About this exercise >> Please update the listing text from the line containing "どんな時にやりがいを感じますか？" down to the line containing "ズを理解することが大切だと気が付きました。そこからは自信を", replacing "お客さま" with "お客様" and leaving everything else the same.

START Given data

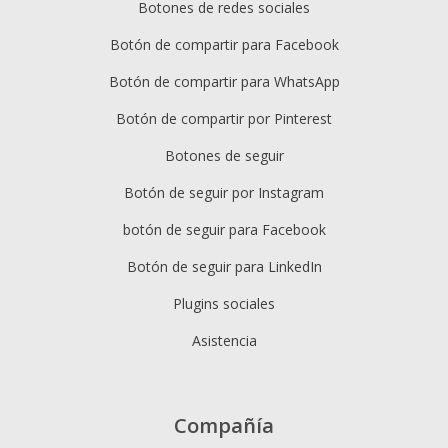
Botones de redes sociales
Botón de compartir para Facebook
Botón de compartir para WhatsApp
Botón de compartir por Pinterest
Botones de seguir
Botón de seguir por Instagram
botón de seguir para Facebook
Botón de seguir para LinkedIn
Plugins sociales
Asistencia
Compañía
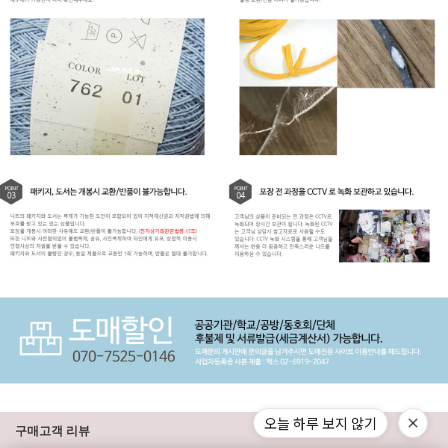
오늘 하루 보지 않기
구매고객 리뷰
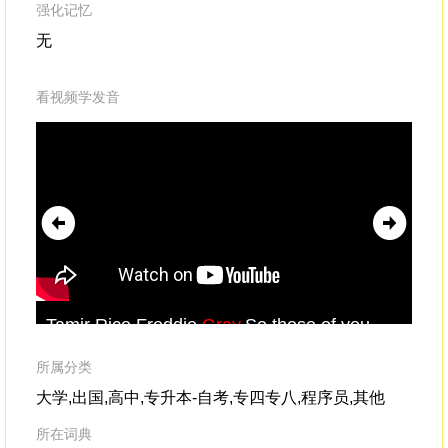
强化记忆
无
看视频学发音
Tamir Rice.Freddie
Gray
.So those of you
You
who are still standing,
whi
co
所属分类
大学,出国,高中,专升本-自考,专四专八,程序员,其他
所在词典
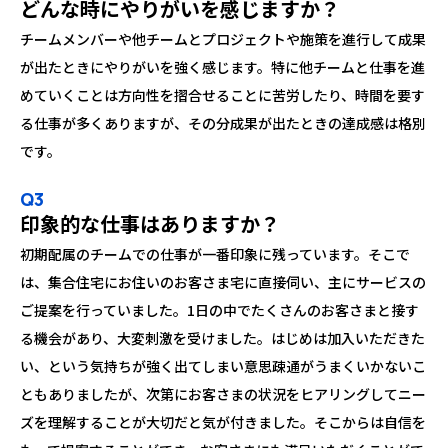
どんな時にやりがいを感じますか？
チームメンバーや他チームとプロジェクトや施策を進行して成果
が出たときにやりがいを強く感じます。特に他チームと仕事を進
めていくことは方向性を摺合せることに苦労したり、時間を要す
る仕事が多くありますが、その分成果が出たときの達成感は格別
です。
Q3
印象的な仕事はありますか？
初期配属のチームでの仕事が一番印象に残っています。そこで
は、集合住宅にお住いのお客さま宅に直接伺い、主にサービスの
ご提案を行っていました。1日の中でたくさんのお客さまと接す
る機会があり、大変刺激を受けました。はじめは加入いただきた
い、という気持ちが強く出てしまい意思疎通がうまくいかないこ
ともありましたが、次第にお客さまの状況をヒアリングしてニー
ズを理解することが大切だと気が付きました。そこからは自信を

END Given data
START Given data

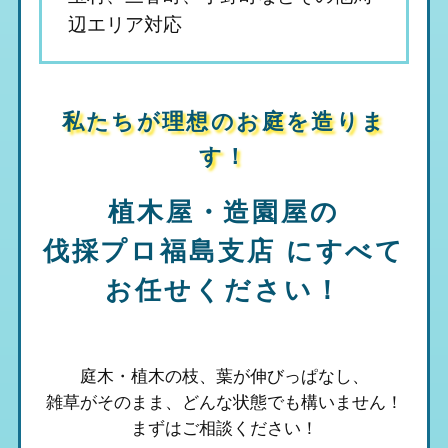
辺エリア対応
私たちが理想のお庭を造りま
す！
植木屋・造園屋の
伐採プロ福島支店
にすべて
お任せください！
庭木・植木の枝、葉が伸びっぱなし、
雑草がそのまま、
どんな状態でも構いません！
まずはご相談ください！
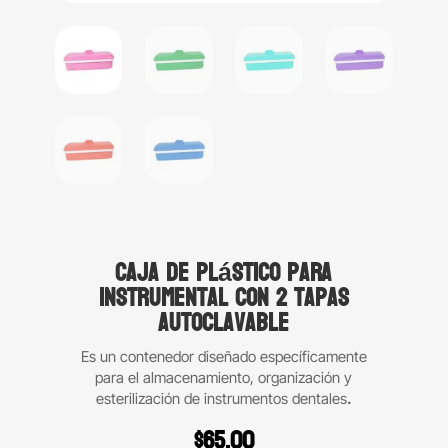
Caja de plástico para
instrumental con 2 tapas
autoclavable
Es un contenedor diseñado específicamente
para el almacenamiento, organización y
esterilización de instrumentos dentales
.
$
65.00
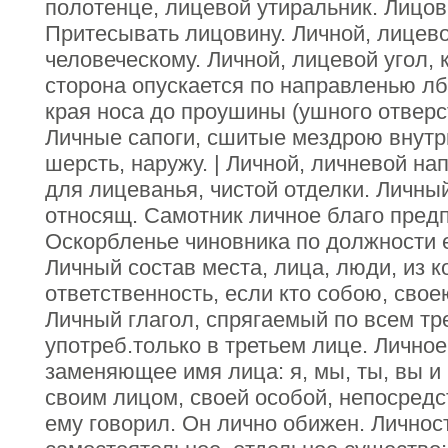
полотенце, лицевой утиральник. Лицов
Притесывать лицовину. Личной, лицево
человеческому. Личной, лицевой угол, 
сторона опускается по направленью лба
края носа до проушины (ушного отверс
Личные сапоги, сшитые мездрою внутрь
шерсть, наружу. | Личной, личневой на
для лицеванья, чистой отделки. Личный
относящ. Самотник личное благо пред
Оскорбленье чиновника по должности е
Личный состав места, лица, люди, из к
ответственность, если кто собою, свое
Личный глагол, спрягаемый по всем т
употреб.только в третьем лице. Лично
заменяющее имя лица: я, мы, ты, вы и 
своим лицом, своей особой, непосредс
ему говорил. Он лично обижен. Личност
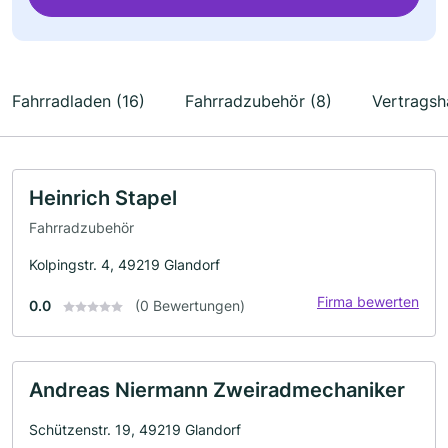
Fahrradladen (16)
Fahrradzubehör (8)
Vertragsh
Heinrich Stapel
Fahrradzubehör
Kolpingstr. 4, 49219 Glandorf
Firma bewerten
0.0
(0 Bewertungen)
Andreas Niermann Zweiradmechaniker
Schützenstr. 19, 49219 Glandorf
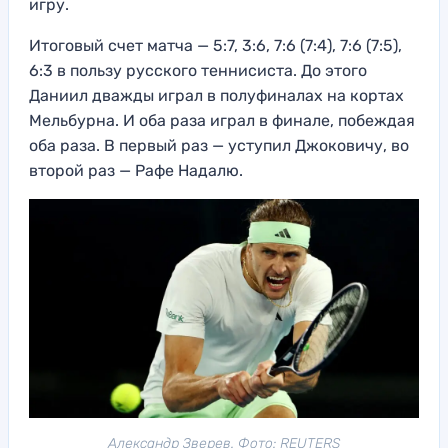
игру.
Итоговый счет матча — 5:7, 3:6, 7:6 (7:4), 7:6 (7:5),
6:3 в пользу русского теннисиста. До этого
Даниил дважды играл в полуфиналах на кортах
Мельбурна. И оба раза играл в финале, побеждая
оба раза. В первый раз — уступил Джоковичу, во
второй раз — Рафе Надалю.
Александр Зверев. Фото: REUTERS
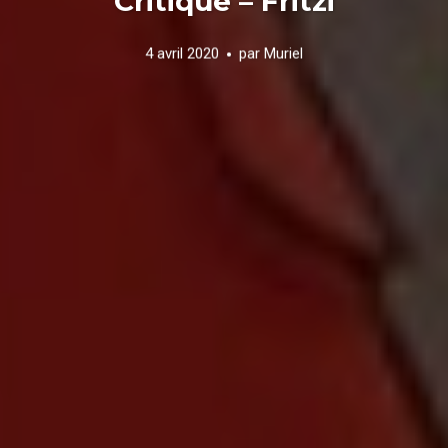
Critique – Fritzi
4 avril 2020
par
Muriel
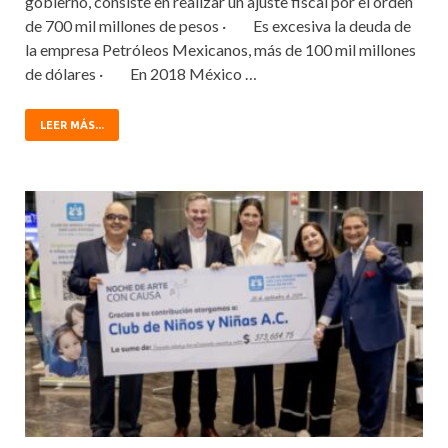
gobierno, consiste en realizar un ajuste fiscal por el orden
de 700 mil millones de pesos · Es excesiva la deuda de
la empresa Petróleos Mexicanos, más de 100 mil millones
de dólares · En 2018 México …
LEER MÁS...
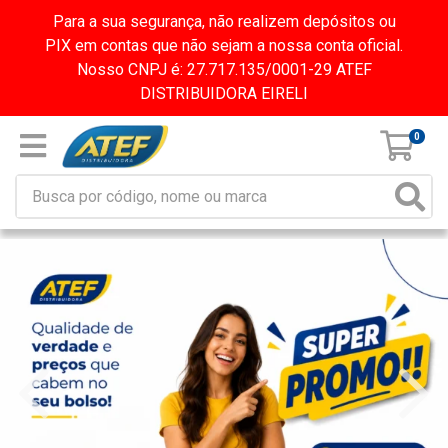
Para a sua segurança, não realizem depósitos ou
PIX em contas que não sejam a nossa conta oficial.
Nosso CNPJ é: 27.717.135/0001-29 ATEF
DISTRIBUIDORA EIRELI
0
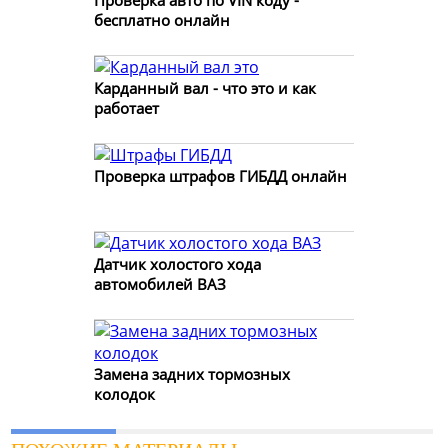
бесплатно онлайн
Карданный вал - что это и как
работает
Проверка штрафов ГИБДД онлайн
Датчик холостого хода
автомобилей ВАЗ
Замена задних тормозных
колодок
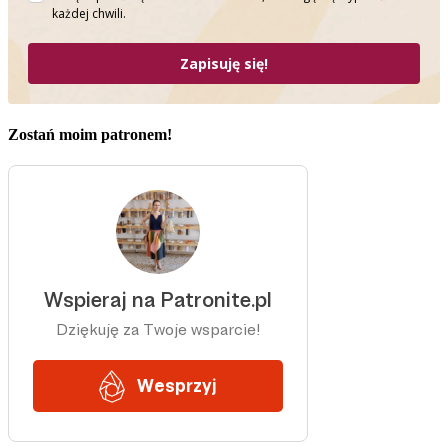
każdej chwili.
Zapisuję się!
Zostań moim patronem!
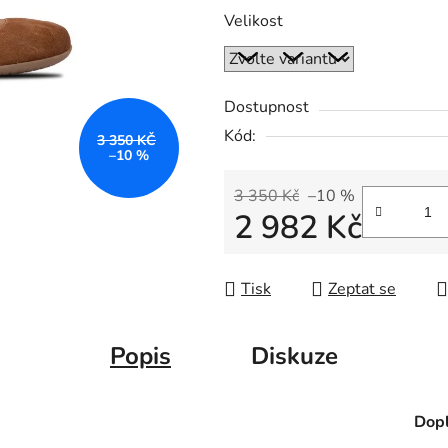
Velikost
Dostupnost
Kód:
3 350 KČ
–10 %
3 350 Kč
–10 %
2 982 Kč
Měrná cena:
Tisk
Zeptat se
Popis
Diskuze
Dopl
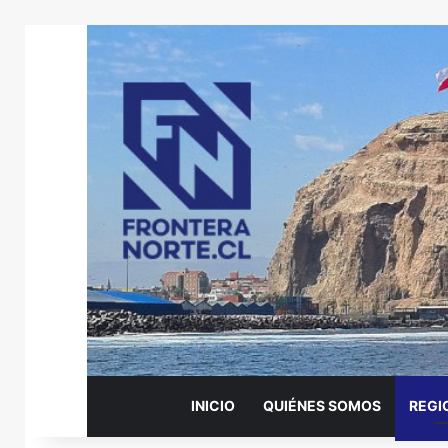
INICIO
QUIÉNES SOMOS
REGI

END Given data

Worked solution >>
どんな時にやりがいを感じますか？
チームメンバーや他チームとプロジェクトや施策を進行して成果
が出たときにやりがいを強く感じます。特に他チームと仕事を進
めていくことは方向性を摺合せることに苦労したり、時間を要す
る仕事が多くありますが、その分成果が出たときの達成感は格別
です。
Q3
印象的な仕事はありますか？
初期配属のチームでの仕事が一番印象に残っています。そこで
は、集合住宅にお住いのお客様宅に直接伺い、主にサービスの
ご提案を行っていました。1日の中でたくさんのお客様と接す
る機会があり、大変刺激を受けました。はじめは加入いただきた
い、という気持ちが強く出てしまい意思疎通がうまくいかないこ
ともありましたが、次第にお客様の状況をヒアリングしてニー
ズを理解することが大切だと気が付きました。そこからは自信を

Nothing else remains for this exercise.